Researchers at Dauphin Island Sea Lab (DISL) are planting underwater grasses in coastal areas of Alabama to improve marine habitats for fish and wildlife.
The work is part of a 5-year project funded by the Gulf Coast Ecosystem Restoration Council. The council, in connection with the Alabama Department of Conservation and Natural Resources, tasked DISL with completing a submerged aquatic vegetation (SAV) restoration program in upper and lower Perdido Bay, and lower Mobile/Tensaw River Delta. The lab is also undertaking a comprehensive SAV mapping and monitoring program for coastal Alabama.
“We care about submerged aquatic vegetation because this is the nursery habitat for our juvenile fish, crabs and shrimp,” said Dottie Byron, manager in Ken Heck’s Lab at DISL. “It’s really good hiding places when you’re little to hide and eat and grow up and then move to your adult habitat. That’s why we want to restore this. The more grass we have out there the better fishing we’re going to have, better crabbing we’re going to have.”
The team will work to bring back to life an area in the Mobile Delta once known to flourish with Vallisneria americana, commonly known as tape grass. The grasses are being planted in areas struggling to naturally heal from damage caused by hurricanes, drought or boat propellers.
“They need that kick-start,” Byron said. “That’s what we want to do. We want to kick-start some of these areas that we know use to have grass, that we know are better now and we want to get them growing and help go back to what they used to be.”
Byron said many of the grasses to be planted are being grown in labs at DISL from seeds harvested in healthy coastal areas.
“We bring them back to the lab, take the seeds out, put those into a growth chamber in the winter and let them get enough light so they will sprout and germinate,” Byron said. “Eventually we will bring them out to a larger container out here.

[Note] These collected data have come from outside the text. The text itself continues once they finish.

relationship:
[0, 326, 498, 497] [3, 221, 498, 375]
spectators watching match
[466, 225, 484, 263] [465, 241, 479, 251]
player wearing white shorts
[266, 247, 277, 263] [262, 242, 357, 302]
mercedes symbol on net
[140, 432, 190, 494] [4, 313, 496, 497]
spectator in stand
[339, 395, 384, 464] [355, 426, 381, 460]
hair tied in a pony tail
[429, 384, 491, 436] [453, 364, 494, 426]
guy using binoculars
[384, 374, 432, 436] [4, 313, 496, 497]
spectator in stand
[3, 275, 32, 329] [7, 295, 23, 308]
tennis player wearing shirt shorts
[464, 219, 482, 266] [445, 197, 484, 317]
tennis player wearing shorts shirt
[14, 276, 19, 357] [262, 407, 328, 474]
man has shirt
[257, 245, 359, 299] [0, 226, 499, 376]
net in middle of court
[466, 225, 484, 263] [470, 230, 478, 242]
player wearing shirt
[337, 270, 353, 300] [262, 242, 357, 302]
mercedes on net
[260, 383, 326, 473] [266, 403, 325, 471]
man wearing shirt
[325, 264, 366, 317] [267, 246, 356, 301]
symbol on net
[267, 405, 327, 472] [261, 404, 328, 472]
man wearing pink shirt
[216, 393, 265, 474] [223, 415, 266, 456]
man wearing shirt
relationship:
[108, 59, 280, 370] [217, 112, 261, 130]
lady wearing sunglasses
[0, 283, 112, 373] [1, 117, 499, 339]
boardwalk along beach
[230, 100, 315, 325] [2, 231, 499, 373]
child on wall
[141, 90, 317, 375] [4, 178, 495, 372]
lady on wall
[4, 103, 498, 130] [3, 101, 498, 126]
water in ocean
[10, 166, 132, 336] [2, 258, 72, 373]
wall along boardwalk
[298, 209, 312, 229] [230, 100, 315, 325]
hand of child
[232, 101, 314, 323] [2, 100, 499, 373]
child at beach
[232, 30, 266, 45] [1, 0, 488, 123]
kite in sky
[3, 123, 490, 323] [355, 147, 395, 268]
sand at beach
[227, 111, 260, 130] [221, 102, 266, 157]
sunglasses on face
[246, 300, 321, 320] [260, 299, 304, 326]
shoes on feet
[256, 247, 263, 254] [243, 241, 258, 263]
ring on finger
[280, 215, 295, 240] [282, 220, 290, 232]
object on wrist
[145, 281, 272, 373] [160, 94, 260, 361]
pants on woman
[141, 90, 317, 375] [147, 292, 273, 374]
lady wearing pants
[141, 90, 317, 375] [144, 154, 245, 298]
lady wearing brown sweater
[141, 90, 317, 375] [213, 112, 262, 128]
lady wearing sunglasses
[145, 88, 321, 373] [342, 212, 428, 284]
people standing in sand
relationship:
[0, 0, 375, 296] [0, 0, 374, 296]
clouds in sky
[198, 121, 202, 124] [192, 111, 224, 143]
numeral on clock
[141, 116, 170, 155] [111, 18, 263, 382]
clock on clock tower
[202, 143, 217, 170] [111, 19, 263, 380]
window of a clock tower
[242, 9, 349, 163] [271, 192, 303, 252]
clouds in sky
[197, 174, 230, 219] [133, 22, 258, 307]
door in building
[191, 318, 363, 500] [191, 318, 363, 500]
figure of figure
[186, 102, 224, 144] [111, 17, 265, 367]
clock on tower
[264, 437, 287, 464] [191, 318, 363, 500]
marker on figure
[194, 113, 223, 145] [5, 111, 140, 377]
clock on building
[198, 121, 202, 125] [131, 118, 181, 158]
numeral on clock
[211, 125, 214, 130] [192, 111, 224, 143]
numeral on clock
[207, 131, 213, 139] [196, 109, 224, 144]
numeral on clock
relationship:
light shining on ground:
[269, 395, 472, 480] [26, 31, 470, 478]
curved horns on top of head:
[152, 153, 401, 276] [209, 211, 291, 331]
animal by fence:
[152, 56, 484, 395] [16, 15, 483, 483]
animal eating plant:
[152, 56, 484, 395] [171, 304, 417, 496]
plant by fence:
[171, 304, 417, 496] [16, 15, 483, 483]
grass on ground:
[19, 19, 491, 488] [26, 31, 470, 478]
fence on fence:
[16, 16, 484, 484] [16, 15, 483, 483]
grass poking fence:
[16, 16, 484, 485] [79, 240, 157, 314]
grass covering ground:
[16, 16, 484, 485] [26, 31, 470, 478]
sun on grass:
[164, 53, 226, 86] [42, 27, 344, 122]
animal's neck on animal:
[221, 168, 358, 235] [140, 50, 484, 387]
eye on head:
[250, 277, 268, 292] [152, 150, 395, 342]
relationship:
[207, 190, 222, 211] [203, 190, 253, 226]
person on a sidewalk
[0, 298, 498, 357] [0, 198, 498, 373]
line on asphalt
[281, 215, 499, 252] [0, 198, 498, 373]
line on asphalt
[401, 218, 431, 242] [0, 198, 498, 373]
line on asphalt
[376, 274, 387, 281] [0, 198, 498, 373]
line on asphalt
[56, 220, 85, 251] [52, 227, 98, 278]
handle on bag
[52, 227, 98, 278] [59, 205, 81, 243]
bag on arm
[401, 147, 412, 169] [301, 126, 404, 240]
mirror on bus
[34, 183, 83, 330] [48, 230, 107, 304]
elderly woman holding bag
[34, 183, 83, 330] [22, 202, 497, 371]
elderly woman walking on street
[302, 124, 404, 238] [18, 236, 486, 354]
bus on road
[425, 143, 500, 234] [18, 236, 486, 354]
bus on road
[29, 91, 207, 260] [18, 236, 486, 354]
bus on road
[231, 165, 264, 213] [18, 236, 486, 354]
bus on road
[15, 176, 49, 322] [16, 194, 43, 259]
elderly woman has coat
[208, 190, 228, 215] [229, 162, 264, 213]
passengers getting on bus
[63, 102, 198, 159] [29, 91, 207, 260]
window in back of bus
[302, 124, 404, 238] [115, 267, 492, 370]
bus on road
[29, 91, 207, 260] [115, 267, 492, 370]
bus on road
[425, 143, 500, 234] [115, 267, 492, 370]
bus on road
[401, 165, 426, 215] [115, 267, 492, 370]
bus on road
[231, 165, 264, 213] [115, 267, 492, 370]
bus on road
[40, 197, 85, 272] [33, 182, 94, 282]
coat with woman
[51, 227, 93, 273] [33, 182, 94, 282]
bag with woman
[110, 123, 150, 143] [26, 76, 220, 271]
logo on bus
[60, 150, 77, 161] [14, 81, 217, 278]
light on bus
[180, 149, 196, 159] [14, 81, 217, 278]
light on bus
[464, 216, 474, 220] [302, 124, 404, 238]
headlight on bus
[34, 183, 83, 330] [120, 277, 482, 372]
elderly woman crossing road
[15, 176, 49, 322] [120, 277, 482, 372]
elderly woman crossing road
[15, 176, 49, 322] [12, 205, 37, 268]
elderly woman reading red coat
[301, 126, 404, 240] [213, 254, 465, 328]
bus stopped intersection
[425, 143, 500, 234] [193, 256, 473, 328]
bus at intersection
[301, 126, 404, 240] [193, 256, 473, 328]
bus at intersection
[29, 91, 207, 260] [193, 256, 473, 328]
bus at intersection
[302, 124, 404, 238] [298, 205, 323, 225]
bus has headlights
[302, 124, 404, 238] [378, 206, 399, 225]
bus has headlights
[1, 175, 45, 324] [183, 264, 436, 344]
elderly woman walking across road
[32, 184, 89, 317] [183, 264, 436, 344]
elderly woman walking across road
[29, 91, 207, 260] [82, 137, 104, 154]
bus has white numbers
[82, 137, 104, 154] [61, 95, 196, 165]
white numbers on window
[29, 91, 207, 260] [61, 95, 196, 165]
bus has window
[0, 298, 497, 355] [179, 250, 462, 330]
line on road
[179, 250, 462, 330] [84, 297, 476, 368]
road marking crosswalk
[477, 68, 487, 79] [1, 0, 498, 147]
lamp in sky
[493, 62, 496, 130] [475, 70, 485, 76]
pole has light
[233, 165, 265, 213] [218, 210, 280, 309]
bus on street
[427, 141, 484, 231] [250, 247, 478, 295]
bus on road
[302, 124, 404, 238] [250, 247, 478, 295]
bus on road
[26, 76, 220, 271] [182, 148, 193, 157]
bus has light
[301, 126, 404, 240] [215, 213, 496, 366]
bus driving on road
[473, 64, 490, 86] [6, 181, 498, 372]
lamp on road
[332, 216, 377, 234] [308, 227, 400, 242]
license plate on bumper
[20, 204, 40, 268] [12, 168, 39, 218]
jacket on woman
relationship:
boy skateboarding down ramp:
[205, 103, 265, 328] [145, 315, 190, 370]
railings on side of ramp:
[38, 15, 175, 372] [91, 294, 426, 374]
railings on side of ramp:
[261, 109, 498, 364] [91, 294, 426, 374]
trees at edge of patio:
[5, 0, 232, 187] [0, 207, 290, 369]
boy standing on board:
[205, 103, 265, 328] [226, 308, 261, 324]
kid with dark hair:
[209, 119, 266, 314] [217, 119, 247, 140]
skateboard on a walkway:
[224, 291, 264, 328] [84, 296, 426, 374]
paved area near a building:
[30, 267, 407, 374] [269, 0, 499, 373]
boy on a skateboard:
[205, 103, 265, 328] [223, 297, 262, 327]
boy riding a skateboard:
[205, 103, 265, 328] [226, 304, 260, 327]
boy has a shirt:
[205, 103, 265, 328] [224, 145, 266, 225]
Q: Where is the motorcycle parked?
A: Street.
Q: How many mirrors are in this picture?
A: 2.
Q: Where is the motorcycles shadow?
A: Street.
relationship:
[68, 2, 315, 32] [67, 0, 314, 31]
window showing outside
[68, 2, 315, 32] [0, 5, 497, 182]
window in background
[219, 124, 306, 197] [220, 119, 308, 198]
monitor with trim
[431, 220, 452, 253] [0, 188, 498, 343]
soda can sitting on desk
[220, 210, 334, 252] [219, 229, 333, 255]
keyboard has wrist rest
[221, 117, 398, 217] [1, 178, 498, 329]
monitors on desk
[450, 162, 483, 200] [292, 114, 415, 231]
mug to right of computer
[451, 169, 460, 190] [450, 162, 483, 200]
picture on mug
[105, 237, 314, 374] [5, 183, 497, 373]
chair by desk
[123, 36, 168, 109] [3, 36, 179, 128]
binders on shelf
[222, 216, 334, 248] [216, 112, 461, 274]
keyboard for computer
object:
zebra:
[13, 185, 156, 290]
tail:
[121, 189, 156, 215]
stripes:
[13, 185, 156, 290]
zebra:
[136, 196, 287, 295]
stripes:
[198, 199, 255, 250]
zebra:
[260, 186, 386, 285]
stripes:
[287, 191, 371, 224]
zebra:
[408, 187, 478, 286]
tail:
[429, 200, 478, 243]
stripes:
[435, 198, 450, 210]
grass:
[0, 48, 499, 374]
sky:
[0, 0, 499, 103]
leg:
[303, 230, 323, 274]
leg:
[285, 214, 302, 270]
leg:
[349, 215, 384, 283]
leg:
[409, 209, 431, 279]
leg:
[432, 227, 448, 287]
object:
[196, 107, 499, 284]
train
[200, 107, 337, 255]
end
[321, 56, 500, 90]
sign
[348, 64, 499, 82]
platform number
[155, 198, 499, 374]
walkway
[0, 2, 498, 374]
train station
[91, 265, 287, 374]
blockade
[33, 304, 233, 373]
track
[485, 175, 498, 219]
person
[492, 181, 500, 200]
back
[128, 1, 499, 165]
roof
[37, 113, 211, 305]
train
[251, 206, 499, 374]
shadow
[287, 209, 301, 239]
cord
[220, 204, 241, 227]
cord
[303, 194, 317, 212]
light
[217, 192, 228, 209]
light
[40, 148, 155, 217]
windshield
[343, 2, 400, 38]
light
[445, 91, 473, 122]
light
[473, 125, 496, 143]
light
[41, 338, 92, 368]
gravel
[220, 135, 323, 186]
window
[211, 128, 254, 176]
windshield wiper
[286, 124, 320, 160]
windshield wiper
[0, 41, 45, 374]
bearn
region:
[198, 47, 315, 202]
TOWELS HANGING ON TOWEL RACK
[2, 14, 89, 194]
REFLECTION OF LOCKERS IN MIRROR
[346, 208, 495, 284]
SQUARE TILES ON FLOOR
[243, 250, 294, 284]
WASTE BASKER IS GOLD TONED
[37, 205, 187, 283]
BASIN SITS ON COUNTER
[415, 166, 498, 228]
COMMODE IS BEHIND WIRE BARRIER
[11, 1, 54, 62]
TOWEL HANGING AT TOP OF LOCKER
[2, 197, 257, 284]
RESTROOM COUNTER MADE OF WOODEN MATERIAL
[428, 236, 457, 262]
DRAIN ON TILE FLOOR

This will be ready for restoration planting when we find the right sites.”
In areas of lower Perdido Bay where grasses are often scarred by boat propellers, Byron said bird stakes are being installed and educational signage hung to inform boaters. She said droppings from birds contain nutrients that help grasses recover quicker.
“Their guano is rich in nutrients,” Byron said. “It’s a low-key way to add nutrients or fertilizer to a localized area to help the grass fill in these scars.”
The boater guides are being distributed thanks to a joint effort with Alabama Coastal Foundation, Alabama Cooperative Extension System, City of Orange Beach, Gulf Shores Orange Beach Tourism, Islands of Perdido Foundation, Mobile Bay National Estuary Program, National Fish and Wildlife Foundation, National Oceanic and Atmospheric Administration, State of Alabama State Lands Division and The Nature Conservancy.